If any test fails for an unexpected reason ( NOT_RUN ) the calling script will continue, but the executable ( ctest -S ) will have a non zero return code. If this automatic error propagation is not needed you will need to use the CAPTURE_CMAKE_ERROR option.
`

Return value option

Should we deprecate RETURN_VALUE and CAPTURE_CMAKE_ERROR and instead offer a single option that does both?

1 Like

ctest_test() does not cause ctest -S to return a non-zero code if a test fails. Are you saying we should change it to do so (with a policy)?

You are correct.

The wording should be If any test fails for an unexpected reason such as missing input file. I willl edit the original post

@kyle.edwards I have updated the original post.

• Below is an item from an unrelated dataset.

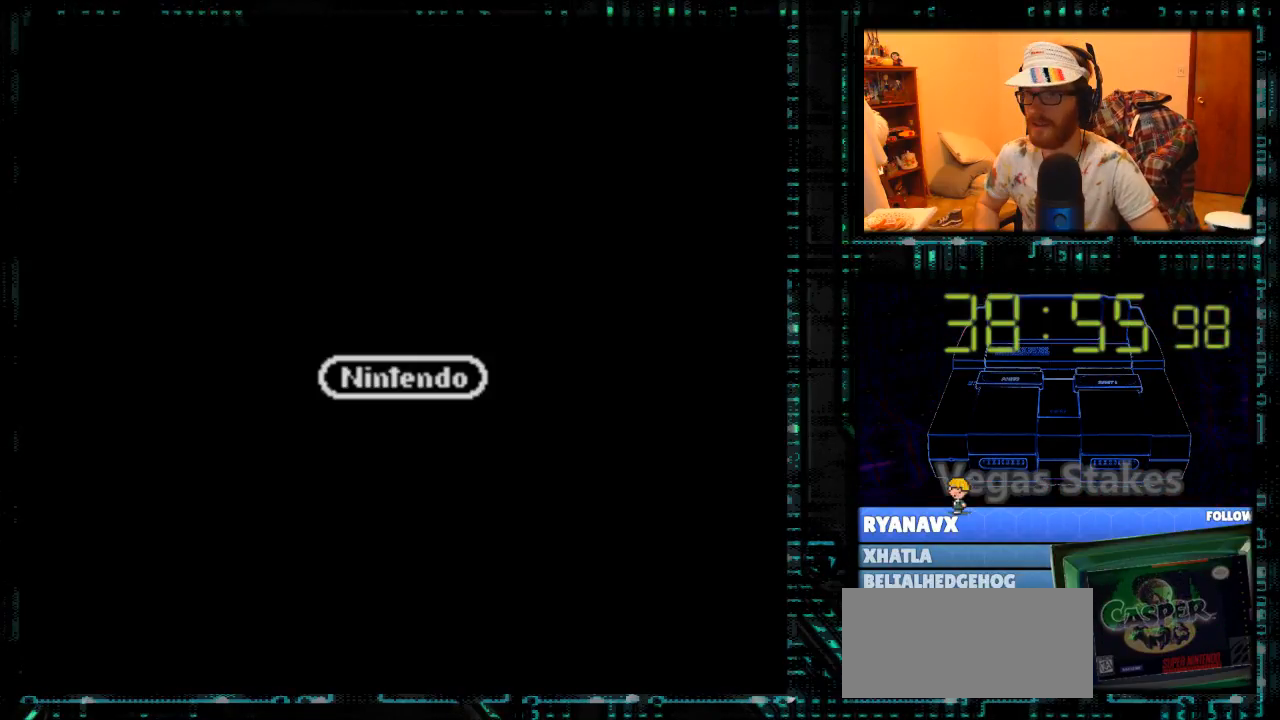
{"buttons": ["A"], "events": []}
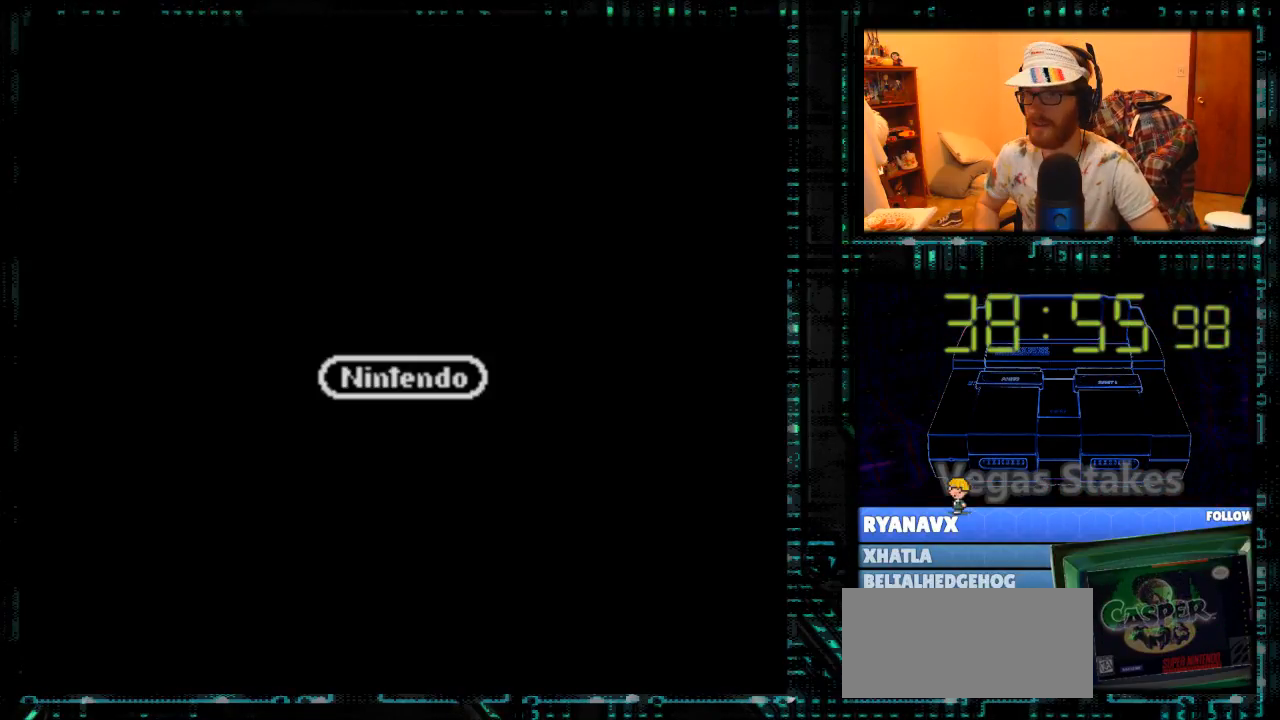
{"buttons": ["A"], "events": []}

The corrections for ctest_test that @kyle.edwards pointed out brings up the following inconsistent behavior:

cmake_minimum_required(VERSION 3.8)

...
ctest_start(APPEND)
...
include("${CMAKE_CURRENT_LIST_DIR}/ctest_exclusions.cmake")
ctest_test(
  RETURN_VALUE test_result
  EXCLUDE "${test_exclusions}")
ctest_submit(PARTS Test)

If we presume no parse errors, I think we should expect that the this script will always return 0. As it stands the exceptions I am aware of is:

  • tests marked as NOT_RUN cause a non zero return value

It might be wise to check a few different CMake/CTest versions for these observations. I think there were changes recently around the ctest return code (related to when there are no tests at all). Probably no difference in behaviour, but worth confirming in case some of this is a regression.